Saved data entries

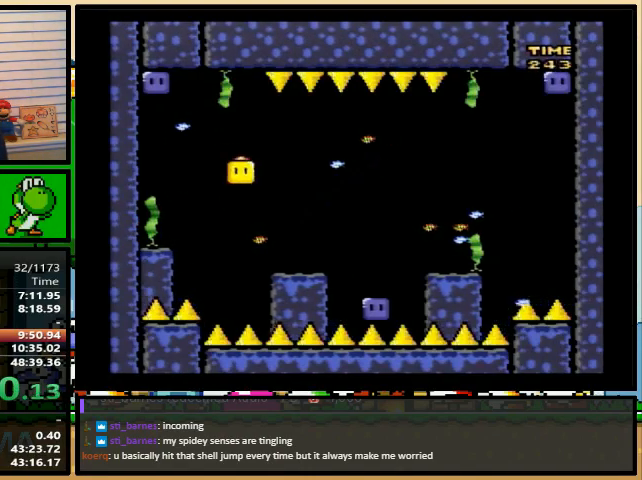
{"buttons": ["Y"], "events": [[267, "DPAD_RIGHT", "down"], [400, "DPAD_RIGHT", "up"]]}
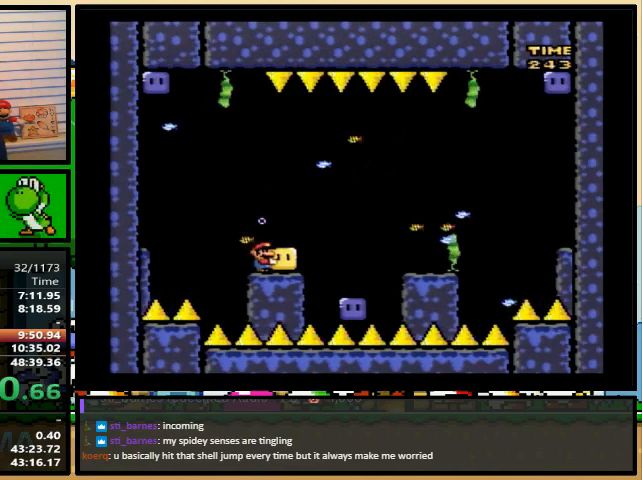
{"buttons": ["Y"], "events": []}
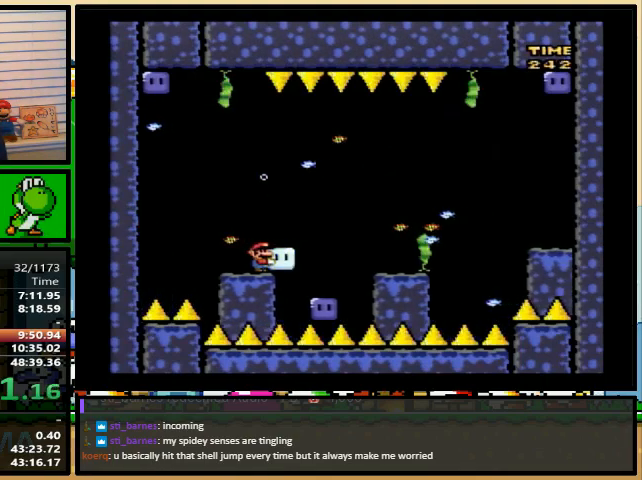
{"buttons": ["B", "Y", "DPAD_RIGHT"], "events": [[233, "DPAD_RIGHT", "down"], [400, "B", "down"]]}
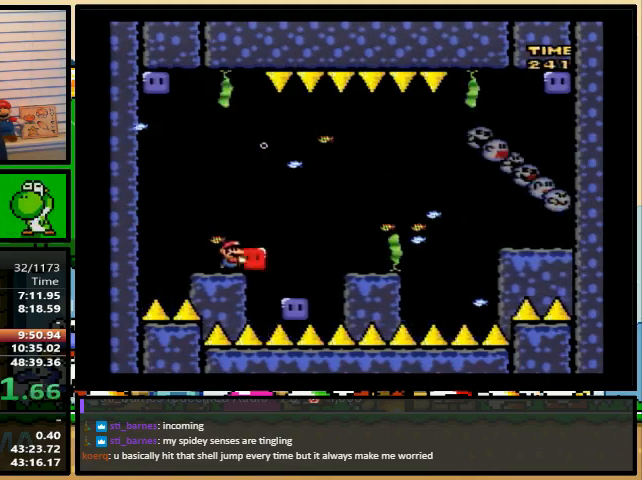
{"buttons": ["B", "Y", "DPAD_RIGHT"], "events": []}
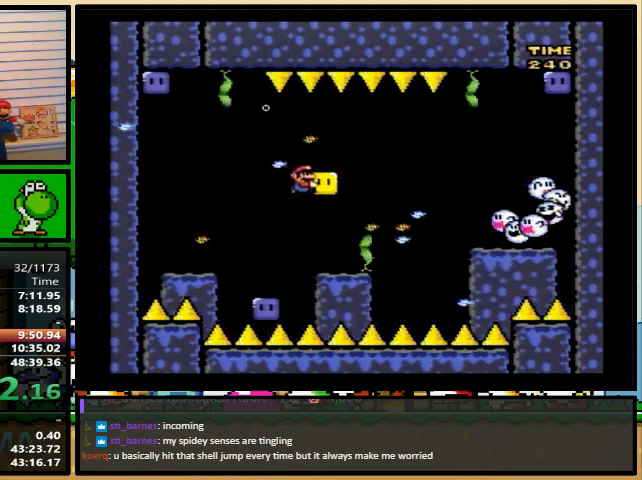
{"buttons": ["B", "Y"], "events": [[167, "DPAD_DOWN", "down"], [167, "DPAD_RIGHT", "up"], [200, "Y", "up"], [300, "Y", "down"], [433, "DPAD_DOWN", "up"]]}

Work required » Verbatim copy without images: write the records above out in full.

Task output »
{"buttons": ["Y"], "events": [[267, "DPAD_RIGHT", "down"], [400, "DPAD_RIGHT", "up"]]}
{"buttons": ["Y"], "events": []}
{"buttons": ["B", "Y", "DPAD_RIGHT"], "events": [[233, "DPAD_RIGHT", "down"], [400, "B", "down"]]}
{"buttons": ["B", "Y", "DPAD_RIGHT"], "events": []}
{"buttons": ["B", "Y"], "events": [[167, "DPAD_DOWN", "down"], [167, "DPAD_RIGHT", "up"], [200, "Y", "up"], [300, "Y", "down"], [433, "DPAD_DOWN", "up"]]}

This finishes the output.